Przeciwnicy w The Division 2
Podoba mi się staranność, z jakimi podeszli twórcy do przeciwników. Oprócz tego, że są oznaczeni odpowiednim kolorem (stąd od razu wiadomo z jak silnym wrogiem mam do czynienia), tak zaskakuje ich inteligencja.
Czasem – jak w życiu – trafimy na totalnych kretynów, przed którymi nawet nie trzeba za specjalnie się chować. Innym zaś razem to oni sprytnie wykorzystują wszystkie osłony i potrafią nas obejść, by w końcu z zaskoczenia zaatakować od tyłu. Równie zaskakujące są ataki typu kamikaze, gdy jestem skupiony na obronie przed grupką wrogów, a dwóch-trzech przeciwników biegnie na wprost na mnie.
Na szczęście gra pozwala na przełączanie się pomiędzy trybem samotnego gracza a graniem w zespole. Wówczas można rozegrać mapy, taktycznie dzieląc się strefami. To strasznie fajna zabawa.
Masa rzeczy do zrobienia
Bogactwo zadań zdumiewa.
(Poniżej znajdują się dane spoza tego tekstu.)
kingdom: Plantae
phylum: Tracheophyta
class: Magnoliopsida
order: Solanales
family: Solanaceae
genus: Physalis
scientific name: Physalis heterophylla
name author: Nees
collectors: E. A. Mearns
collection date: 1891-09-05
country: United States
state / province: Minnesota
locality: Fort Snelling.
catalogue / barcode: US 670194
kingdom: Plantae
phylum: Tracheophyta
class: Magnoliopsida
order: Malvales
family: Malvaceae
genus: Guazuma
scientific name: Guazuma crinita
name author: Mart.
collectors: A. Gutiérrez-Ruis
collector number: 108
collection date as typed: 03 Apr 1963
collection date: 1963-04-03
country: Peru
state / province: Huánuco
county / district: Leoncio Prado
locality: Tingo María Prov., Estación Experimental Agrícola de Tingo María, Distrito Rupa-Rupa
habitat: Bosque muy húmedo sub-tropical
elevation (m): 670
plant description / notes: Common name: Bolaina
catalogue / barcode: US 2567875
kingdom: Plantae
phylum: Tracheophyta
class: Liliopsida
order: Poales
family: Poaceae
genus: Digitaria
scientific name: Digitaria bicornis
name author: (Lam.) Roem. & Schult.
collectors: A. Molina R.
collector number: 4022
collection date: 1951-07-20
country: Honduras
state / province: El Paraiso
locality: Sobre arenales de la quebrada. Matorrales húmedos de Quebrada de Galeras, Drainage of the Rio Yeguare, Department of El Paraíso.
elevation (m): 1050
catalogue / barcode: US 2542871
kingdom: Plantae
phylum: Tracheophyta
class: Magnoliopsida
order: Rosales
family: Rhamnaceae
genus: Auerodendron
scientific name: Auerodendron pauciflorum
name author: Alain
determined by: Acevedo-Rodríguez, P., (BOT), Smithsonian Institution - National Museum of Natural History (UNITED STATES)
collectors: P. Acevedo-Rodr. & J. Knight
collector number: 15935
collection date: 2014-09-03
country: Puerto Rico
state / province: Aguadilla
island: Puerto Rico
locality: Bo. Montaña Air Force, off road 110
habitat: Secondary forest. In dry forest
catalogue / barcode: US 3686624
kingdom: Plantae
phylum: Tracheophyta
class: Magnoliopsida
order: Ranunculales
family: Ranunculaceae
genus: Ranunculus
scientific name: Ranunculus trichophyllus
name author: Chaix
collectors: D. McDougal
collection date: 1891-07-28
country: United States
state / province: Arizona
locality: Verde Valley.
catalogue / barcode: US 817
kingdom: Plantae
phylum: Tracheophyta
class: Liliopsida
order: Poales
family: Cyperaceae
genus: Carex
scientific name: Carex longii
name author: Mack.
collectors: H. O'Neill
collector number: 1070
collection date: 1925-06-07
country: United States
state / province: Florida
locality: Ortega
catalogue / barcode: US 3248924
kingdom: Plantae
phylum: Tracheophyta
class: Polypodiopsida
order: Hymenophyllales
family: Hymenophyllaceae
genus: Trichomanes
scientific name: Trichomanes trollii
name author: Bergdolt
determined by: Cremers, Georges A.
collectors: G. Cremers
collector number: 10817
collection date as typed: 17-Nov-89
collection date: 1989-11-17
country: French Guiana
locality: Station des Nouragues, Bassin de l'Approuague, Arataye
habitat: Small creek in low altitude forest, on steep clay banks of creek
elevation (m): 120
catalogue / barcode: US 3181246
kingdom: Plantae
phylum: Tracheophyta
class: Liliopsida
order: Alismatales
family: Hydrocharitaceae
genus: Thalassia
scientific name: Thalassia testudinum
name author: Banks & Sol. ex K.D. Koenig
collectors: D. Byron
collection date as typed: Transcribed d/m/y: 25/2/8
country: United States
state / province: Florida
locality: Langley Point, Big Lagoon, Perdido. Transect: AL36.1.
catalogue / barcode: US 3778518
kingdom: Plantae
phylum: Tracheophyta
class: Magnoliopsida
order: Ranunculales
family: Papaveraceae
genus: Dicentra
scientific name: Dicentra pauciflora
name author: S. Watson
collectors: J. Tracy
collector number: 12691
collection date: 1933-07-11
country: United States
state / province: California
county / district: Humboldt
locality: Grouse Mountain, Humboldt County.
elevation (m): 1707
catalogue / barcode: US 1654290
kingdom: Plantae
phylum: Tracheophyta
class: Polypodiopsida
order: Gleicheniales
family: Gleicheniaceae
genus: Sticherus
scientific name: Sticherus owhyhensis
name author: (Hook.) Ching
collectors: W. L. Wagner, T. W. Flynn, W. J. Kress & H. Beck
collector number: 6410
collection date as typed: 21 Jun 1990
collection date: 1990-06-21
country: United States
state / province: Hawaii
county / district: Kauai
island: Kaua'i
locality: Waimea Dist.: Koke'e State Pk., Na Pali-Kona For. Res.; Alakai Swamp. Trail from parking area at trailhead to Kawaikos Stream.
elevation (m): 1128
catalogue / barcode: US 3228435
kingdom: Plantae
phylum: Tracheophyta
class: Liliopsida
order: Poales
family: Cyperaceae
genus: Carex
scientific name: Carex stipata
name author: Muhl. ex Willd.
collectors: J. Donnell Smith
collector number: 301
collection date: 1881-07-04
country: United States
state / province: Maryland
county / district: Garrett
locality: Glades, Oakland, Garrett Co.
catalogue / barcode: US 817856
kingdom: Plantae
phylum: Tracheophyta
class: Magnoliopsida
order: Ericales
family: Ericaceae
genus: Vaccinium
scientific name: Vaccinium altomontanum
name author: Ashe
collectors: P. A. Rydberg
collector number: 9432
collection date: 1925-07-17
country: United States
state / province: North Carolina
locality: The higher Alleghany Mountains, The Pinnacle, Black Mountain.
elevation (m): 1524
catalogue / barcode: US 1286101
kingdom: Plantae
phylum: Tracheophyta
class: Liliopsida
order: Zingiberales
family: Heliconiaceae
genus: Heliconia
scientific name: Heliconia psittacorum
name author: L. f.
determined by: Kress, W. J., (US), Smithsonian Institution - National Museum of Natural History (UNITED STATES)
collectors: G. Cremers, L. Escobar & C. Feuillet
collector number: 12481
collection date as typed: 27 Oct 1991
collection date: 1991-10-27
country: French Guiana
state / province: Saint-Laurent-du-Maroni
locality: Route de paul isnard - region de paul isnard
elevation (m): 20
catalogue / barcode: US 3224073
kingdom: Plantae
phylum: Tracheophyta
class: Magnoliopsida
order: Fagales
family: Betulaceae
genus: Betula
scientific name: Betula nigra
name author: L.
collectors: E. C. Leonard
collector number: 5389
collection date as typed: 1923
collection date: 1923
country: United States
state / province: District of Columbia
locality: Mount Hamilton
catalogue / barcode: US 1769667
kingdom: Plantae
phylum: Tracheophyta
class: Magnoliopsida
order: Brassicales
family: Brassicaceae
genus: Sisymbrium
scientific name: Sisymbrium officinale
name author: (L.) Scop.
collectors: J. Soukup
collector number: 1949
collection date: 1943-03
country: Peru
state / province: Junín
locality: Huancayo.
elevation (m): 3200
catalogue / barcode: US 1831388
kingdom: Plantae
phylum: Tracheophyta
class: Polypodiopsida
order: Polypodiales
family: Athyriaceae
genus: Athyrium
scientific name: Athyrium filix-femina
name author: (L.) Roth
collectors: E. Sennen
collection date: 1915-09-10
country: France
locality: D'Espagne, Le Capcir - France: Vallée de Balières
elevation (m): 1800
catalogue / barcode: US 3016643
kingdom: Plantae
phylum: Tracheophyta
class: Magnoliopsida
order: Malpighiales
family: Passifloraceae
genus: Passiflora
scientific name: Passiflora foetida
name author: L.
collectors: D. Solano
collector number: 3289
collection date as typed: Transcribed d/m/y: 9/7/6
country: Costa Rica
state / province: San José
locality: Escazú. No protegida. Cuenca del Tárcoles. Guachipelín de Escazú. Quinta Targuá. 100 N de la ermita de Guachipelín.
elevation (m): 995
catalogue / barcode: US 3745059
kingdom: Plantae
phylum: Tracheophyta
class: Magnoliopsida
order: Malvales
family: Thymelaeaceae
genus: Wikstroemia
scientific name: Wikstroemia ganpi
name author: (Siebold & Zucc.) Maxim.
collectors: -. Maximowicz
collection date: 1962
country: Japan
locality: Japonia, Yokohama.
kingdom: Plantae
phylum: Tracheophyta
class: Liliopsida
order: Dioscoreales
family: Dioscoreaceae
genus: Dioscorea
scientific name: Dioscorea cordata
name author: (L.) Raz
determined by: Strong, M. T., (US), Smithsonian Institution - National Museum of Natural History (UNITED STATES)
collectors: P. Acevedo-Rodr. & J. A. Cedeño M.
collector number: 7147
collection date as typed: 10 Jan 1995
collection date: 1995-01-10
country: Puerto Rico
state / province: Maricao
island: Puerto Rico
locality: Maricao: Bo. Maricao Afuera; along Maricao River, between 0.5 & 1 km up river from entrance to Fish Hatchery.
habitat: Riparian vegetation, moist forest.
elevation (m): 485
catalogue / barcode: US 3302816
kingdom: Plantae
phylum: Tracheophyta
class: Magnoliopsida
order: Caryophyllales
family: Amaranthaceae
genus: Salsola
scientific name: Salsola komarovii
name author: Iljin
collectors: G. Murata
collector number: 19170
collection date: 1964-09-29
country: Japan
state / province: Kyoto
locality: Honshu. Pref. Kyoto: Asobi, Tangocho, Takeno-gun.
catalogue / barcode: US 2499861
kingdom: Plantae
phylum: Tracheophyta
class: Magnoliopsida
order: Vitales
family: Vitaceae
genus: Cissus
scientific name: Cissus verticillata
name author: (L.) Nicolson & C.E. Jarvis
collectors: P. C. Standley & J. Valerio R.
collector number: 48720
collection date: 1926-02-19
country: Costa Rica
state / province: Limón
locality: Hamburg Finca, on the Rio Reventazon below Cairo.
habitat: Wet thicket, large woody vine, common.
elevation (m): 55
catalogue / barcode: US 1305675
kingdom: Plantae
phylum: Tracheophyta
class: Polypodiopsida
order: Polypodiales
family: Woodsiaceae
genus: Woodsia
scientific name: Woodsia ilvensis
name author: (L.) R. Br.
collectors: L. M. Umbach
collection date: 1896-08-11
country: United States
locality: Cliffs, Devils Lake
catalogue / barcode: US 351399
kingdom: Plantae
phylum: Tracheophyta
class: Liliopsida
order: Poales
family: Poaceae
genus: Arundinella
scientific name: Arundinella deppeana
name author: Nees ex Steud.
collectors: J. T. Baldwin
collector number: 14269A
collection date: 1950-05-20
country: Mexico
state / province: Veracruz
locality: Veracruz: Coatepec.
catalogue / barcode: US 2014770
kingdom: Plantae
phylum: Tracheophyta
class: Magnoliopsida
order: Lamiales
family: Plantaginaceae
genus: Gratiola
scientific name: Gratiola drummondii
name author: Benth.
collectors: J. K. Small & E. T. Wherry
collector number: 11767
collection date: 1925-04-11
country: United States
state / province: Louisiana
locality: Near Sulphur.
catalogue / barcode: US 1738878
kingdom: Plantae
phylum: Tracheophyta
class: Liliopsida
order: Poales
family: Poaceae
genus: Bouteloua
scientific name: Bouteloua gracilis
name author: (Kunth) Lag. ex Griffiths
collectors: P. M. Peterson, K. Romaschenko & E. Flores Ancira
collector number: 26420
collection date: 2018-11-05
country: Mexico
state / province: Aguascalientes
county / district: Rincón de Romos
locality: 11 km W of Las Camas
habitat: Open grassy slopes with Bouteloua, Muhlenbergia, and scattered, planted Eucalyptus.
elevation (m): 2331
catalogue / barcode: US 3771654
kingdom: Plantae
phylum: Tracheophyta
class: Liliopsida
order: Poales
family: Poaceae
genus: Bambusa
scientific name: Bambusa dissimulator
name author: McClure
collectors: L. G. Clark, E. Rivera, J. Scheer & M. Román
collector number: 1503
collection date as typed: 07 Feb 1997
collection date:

Mapa dosłownie wypełniona jest zadaniami i punktami, które trzeba zwiedzić, zaliczyć lub coś tam wykonać. Spora część z nich wydaje się, że jest zrobiona na jednym schemacie: idź do bazy, oczyść teren, zbierz, co się da i wróć do bazy. Mimo wszystko zabawa w zasadzie się nie nudzi. Tutaj strzelanie daje ogromną frajdę i satysfakcję. Chowanie się za zasłonami, różnorodny typ przeciwników, czy bardzo ładnie wykonane scenki przerywnikowe albo eventy – sprawiają, że grę chce się cały czas smakować, próbować i zwyczajnie do niej wracać. Świat w niej przedstawiony jest przekonujący, pełen detali. Muzycznie i dźwiękowo również jak najbardziej jest ok.
The Division 2 to bardzo solidna produkcja, która wystarcza na długie godziny. Gram w nią z przyjemnością i zapewne jeszcze przez najbliższe tygodnie będę do niej wracał. Ty też musisz.